July 28, 2015
Salman Rushdie, Booker Prize winner, Knight of The Realm, keeps calling people wussies and says they wouldn’t like his books if they were published today, because they are such cowards
by Simon Reichley
Salman Rushdie just cannot get over that PEN America award. As reported by the Telegraph, in comments given to the French magazine L’Express Rushdie again hammered the critics of PEN America’s recognition of Charlie Hebdo, which received the organization’s prestigious award for courage in publishing earlier this year. In his latest flurry, Rushdie claims that westerners “have learnt the wrong lessons” and that “instead of realizing that we need to oppose these attacks on freedom of expression, we thought that we need to placate them with compromise and renunciation.”
These comments come in the wake of an earlier spat between Rushdie and Teju Cole, one of the signatories of the original letter of protest, during which Rushdie accused Cole and his cohort of willfully ignoring the threat of radical Islam, and ideologies like it, in service of limp-wristed, decadent pluralism. Or something like that. Cole, for his part was forceful and outspoken in his critique of Charlie Hebdo as having a bullyingly racist agenda. And, while Cole was careful to make his own case against the PEN award in contradistinction to l’affaire Rushdie—making clear the difference between the racism and insensitivity of Hebdo‘s regular publications and the blasphemous novel which got Rushdie into so much hot water with the Ayatollah—the two continue to find themselves at loggerheads, and the cantankerous knight remains unmoved.
“It’s exactly the same thing,” he told L’Express. “I’ve since had the feeling that, if the attacks against The Satanic Verses had taken place today, these people would not have defended me, and would have used the same arguments against me, accusing me of insulting an ethnic and cultural minority.”
The novelist added: “We are living in the darkest time I have ever known.”
He called for an end to the taboo against “supposed Islamophobia”, adding that writers and satirists had become too apologetic about poking fun at Islam.

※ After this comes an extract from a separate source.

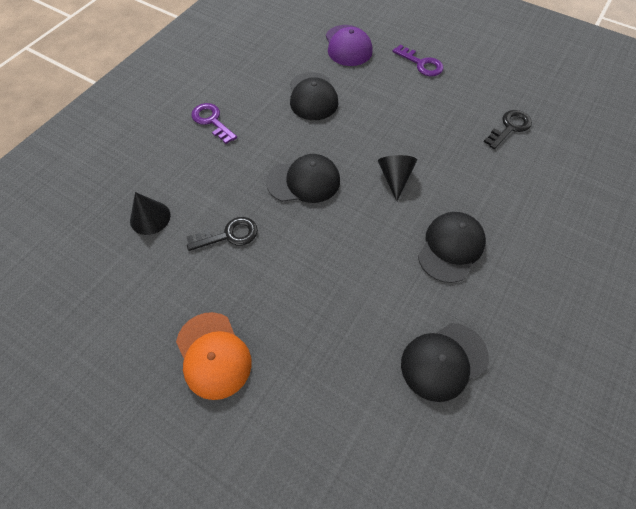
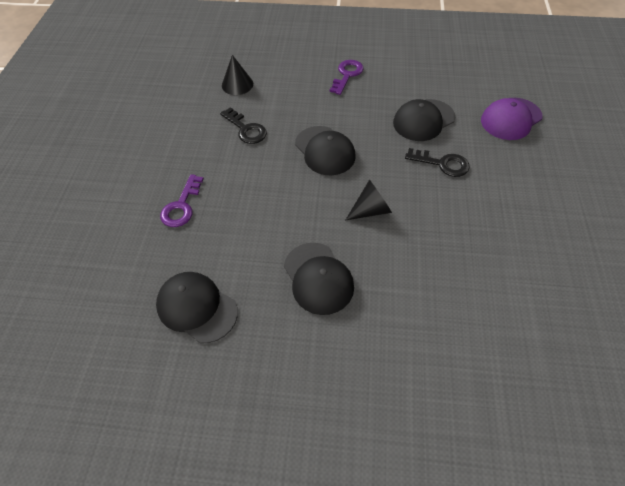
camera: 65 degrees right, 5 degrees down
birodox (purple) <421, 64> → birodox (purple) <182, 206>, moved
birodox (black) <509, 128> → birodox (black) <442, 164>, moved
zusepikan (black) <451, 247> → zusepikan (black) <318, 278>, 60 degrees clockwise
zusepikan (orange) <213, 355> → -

On the one hand, it is not difficult to imagine that the reception of The Satanic Verses, and our collective response to the fatwa issued against Mr. Rushdie as a result of its publication, might be different today than it was in the late ’80s early ’90s. It is also quite possible that no such fatwa would be issued today against a popular literary writer. There is a long, self-searching, and wide-reaching conversation to be had on the effects and causes of Islamophobia and radicalized Islam. Some people are having this conversation. The problem with Rushdie is not that he is, necessarily, wrong; it is that he does not engage in a conversation about the real and often violent struggles happening within and around contemporary Islamic thought and politics. He reduces a broad and problematic field to the imagined reception of a book published almost 30 years ago. Which I suppose is not surprising, because Salman Rushdie is the author of that book.
Simon Reichley is the Director of Operations and Rights Manager at Melville House.